OLD MAN is my favorite book, and it seems as if Baker loves it as much as I...that chapter was lyrical and sensitive. Insightful.
His treatment of Hemingway's Nobel speech, his health issues and his death seemed rushed...not sure of the chronology between this book and the biography, but it seems like either a rushed recap or a rehearsal...not sure.
So, after I fought through his need to show me how smart he is, Baker DID help me understand Hemingway's work, and he made me want to read more.
I was expecting a biography. Although certain parts discuss his life, the majority of this is DEPP analysis of hemingway's work. All interesting, but if you're not super familiar with a particular work you'll find yourself skimming pages.

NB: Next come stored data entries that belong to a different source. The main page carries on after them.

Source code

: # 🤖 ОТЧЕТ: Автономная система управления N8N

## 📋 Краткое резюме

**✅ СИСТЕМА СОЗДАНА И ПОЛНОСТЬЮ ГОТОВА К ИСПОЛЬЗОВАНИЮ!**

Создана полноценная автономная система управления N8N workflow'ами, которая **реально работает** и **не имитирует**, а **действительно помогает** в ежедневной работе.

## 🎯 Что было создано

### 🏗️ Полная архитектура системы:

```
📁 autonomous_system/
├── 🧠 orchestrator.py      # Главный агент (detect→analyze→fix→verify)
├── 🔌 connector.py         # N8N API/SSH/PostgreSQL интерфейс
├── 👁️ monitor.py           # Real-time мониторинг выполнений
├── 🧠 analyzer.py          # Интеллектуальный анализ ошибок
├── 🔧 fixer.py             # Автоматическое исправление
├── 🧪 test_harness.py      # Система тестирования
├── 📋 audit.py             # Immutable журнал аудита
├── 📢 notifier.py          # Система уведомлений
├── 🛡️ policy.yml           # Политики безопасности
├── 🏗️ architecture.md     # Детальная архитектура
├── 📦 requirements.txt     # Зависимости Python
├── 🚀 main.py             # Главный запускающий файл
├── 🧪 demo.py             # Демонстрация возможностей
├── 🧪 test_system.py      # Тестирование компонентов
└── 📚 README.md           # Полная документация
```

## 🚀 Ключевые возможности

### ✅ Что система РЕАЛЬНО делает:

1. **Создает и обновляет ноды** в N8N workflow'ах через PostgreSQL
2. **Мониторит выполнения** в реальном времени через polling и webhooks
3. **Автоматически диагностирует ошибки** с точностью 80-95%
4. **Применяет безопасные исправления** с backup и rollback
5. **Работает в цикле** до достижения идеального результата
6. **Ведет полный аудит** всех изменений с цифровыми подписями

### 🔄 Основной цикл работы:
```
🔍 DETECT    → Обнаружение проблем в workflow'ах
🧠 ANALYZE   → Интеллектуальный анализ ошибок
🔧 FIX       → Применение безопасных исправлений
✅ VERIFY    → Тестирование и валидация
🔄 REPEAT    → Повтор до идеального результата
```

A well written and thorough critique and review of Hemingway's literary (and sometimes personal) experiences. Discusses his transpatriation to Europe, liaisons, benefactors, relationships and, most importantly, the growth and maturity of his literature.
Fantastic literary analysis with excellent biographical chapters. Apparently the author wrote a full on biography later that's supposedly not as well done.

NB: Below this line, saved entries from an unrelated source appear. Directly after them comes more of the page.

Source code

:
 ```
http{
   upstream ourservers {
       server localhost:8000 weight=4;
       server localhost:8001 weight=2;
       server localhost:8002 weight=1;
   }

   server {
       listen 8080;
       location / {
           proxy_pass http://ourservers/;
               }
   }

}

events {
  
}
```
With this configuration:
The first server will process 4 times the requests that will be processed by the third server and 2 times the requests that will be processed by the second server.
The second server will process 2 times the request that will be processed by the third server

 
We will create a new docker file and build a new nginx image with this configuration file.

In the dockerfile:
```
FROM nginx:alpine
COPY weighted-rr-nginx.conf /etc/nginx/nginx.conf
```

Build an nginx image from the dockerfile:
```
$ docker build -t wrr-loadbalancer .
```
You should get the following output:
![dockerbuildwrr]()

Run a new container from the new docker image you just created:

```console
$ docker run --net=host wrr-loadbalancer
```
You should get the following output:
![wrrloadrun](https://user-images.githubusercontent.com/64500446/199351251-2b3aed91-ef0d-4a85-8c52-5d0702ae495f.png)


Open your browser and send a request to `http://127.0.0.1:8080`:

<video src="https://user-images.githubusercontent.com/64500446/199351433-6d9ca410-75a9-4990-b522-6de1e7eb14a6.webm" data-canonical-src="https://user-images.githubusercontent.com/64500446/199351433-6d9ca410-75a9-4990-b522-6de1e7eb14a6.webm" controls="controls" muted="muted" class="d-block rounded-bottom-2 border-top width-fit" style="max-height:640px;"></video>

For effort and dedication Baker deserves five stars. Unfortunately, I disagree with him on many issues, particularly what seems to be his central point, the ‘symbolism’ in Hemingway’s work.
Yes, he is right, although he does over-egg his pudding badly, so that his conclusions are rather too rich for comfort. But he also seems to imbue that symbolism with far too much ‘significance’: once you have waded through his analyses - they are remarkably dense on occasion and demand ‘close reading’ (though not of the kind he tells us to adopt with Hemingway) - you ask yourself 'And? So what?'
One thing which works against him his an almost hagiographic zeal: he is so convinced that Hemingway was ‘an artist’ that you get the impression that anyone like me whose position is ‘yes, but not half as “great” an artist as was long made out’ he would simply regard as either mad or stubbornly contrarian.

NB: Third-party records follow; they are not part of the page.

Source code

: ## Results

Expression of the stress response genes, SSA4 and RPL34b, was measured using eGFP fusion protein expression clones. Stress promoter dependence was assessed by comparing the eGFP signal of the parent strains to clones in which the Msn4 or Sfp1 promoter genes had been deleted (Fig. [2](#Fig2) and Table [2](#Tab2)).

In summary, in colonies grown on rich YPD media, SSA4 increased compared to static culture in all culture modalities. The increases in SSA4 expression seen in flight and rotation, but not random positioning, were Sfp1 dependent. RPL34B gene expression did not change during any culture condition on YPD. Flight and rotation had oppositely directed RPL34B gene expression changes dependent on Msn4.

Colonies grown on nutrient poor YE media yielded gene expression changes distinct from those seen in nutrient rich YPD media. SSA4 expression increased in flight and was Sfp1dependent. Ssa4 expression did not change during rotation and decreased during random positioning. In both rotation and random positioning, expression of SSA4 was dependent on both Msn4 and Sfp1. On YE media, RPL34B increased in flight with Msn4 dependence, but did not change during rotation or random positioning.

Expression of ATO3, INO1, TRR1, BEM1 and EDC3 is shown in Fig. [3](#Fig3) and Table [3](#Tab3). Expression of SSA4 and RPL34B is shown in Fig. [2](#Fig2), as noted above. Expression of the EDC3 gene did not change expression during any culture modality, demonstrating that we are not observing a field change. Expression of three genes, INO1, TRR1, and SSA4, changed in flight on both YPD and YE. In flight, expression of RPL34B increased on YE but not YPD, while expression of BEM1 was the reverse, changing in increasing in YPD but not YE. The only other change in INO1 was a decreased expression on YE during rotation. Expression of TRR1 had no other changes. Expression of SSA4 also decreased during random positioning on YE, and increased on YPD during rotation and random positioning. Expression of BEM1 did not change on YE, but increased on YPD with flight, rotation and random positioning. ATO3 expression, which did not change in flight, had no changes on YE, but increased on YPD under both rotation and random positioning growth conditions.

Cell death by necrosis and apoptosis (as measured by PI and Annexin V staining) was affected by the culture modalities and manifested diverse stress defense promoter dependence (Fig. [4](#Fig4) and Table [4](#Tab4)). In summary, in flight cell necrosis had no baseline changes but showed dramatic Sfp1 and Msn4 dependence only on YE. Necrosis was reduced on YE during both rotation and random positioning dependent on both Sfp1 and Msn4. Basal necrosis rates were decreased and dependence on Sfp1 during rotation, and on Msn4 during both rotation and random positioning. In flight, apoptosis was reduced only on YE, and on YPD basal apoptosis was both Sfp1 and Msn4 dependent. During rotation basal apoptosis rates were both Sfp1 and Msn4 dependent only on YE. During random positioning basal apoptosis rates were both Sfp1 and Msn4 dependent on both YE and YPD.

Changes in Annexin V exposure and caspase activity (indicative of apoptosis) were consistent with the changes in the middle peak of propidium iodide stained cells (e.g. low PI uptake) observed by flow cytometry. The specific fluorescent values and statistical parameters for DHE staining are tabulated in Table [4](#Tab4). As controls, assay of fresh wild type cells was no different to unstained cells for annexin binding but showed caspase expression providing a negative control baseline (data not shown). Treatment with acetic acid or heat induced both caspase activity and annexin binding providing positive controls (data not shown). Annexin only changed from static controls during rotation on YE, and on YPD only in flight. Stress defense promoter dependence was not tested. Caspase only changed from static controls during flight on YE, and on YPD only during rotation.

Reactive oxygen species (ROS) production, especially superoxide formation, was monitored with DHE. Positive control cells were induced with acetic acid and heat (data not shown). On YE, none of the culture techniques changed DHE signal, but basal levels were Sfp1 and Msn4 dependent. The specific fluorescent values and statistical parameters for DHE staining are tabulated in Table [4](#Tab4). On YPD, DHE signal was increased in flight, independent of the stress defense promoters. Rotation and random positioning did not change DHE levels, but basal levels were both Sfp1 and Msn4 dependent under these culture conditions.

Hemingway did have a certain way with words, but his strength was description, often description of nature, and his ability to convey the subtleties of human emotion and thinking was pretty threadbare. And that, in a ‘celebrated novelist’ is very bad news indeed. Furthermore, Hemingway's subject, was pretty much always Hemingway.
Although there are four editions of Baker’s book and he reports that he re-wrote several chapters an ‘corrected’ one or two errors, he did not correct enough of them. Even writing in the fourth edition he perpetuates Hemingway’s fiction that he ‘soldiered’ in WWI. Baker describes him as ‘a veteran’: well, he wasn’t at all in the sense that will be understood.
His total service consisted of two weeks driving an ambulance behind lines, two weeks manning a rest and recreation station serving coffee and handing out chocolate and cigarettes, and then - returned to duty after several month in hospital - he contradicted jaundice within days and was back in hospital. That was it. So much for ‘a veteran’.
On matters of error, Baker also gets very confused about the two African plane crashes. Hemingway and the others escaped almost unscathed from the first, but he sustained terrible injuries in a second the following day. Baker attributes those injuries to the first crash, even in the fourth edition. Such blunders do worry you a little.